6. Aux termes de l'article 684 du même code, si l'enclave résulte de la division d'un fonds par suite d'une vente, d'un échange, d'un partage ou de tout autre contrat, le passage ne peut être demandé que sur les terrains qui ont fait l'objet de ces actes. Toutefois, dans le cas où un passage suffisant ne pourrait être établi sur les fonds divisés, l'article 682 serait applicable.
7. Il est jugé que l'assiette de la servitude légale de passage prévue à l'article 682 du code civil doit être compatible, lorsque les fonds concernés sont situés dans une zone de protection du patrimoine architectural, urbain et paysager, avec les éventuelles contraintes d'urbanisme et d'environnement applicables (3e Civ., 5 septembre 2012, pourvoi n° 11-22.276, Bull. 2012, III, n° 115).
8. Dès lors, lorsque l'enclave résulte de la division d'un fonds, un passage ne peut être établi sur les parcelles du fonds divisé si cette fixation méconnaît une règle d'urbanisme ou d'environnement applicable à ces parcelles.
9. La cour d'appel, après avoir constaté que l'état d'enclave des parcelles appartenant à la commune résultait de la division d'un fonds unique, a, d'abord, retenu, sans être tenue de procéder à une recherche inopérante, que l'arrêté préfectoral du 17 septembre 2008 déterminant le périmètre de protection rapprochée autour du captage des eaux de la source [Localité 21], interdisait d'effectuer dans cette zone des excavations d'une certaine profondeur et empêchait donc la fixation de l'assiette de la servitude de passage sur les parcelles du fonds divisé situées dans ce périmètre.

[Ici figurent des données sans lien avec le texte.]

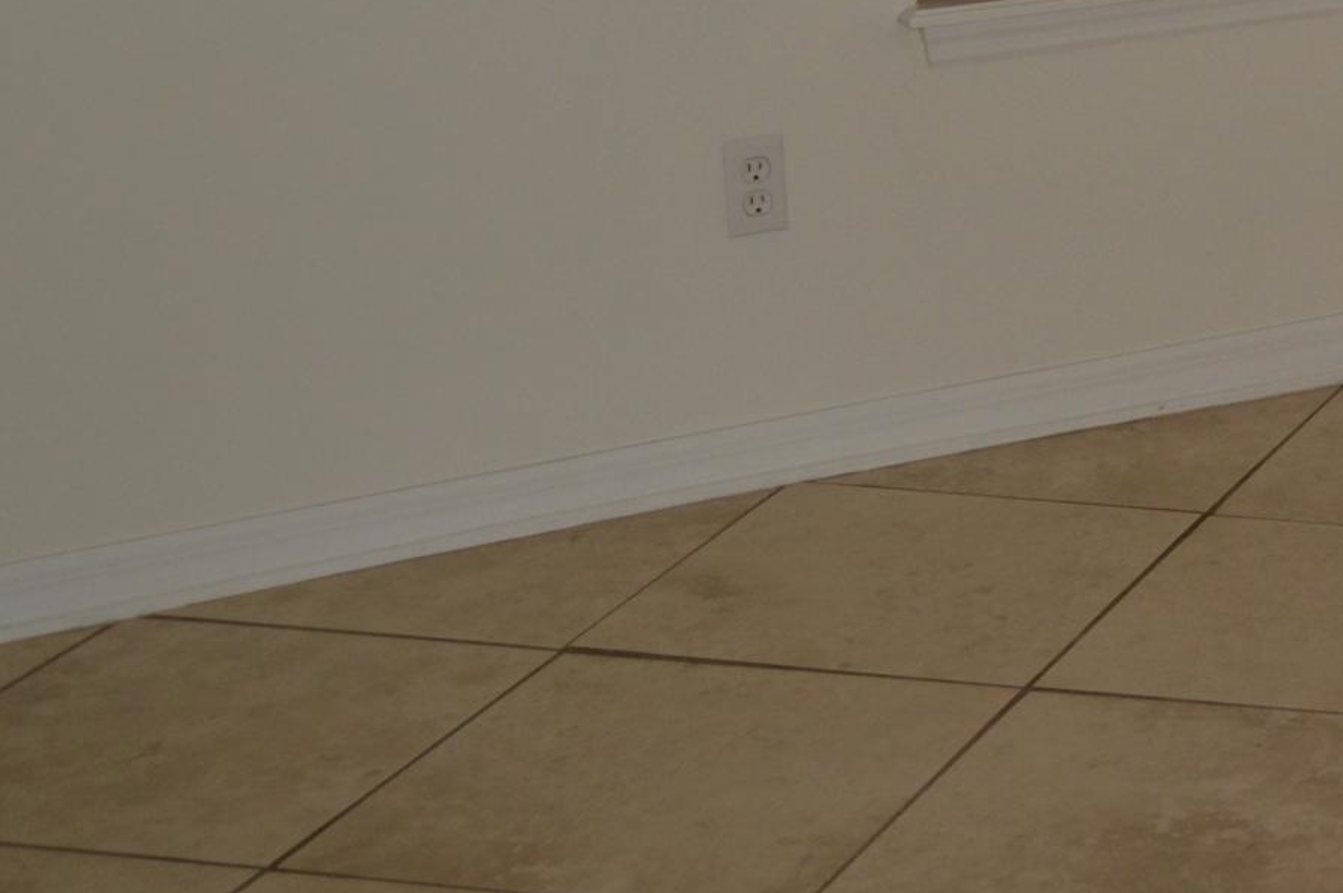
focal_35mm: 91
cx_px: 2021
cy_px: -220
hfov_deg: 19.5
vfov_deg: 14.5
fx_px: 3392
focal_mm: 18
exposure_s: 1/125
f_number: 4
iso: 320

10. Elle a, ensuite, relevé sans modifier l'objet du litige, et sans avoir à répondre à un moyen qui n'était pas soulevé, qu'une fixation de l'assiette sur la parcelle cadastrée section B n° [Cadastre 6] appartenant aussi à Mme [Y], et non issue de la division du fonds, se heurtait à la même impossibilité dès lors qu'elle était également située dans le périmètre de protection rapprochée déterminé par arrêté.

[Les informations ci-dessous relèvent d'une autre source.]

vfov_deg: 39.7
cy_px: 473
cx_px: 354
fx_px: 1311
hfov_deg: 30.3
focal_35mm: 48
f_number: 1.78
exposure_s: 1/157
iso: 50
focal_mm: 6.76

11. Elle a, par ces seuls motifs, légalement justifié sa décision.
PAR CES MOTIFS, la Cour :
REJETTE le pourvoi ;
Condamne Mme [Y] aux dépens ;
En application de l'article 700 du code de procédure civile, rejette la demande formée par Mme [Y] et la condamne à payer à la commune de [Localité 19] la somme de 3 000 euros ;
Ainsi fait et jugé par la Cour de cassation, troisième chambre civile, et prononcé par le président en son audience publique du vingt-quatre octobre deux mille vingt-quatre.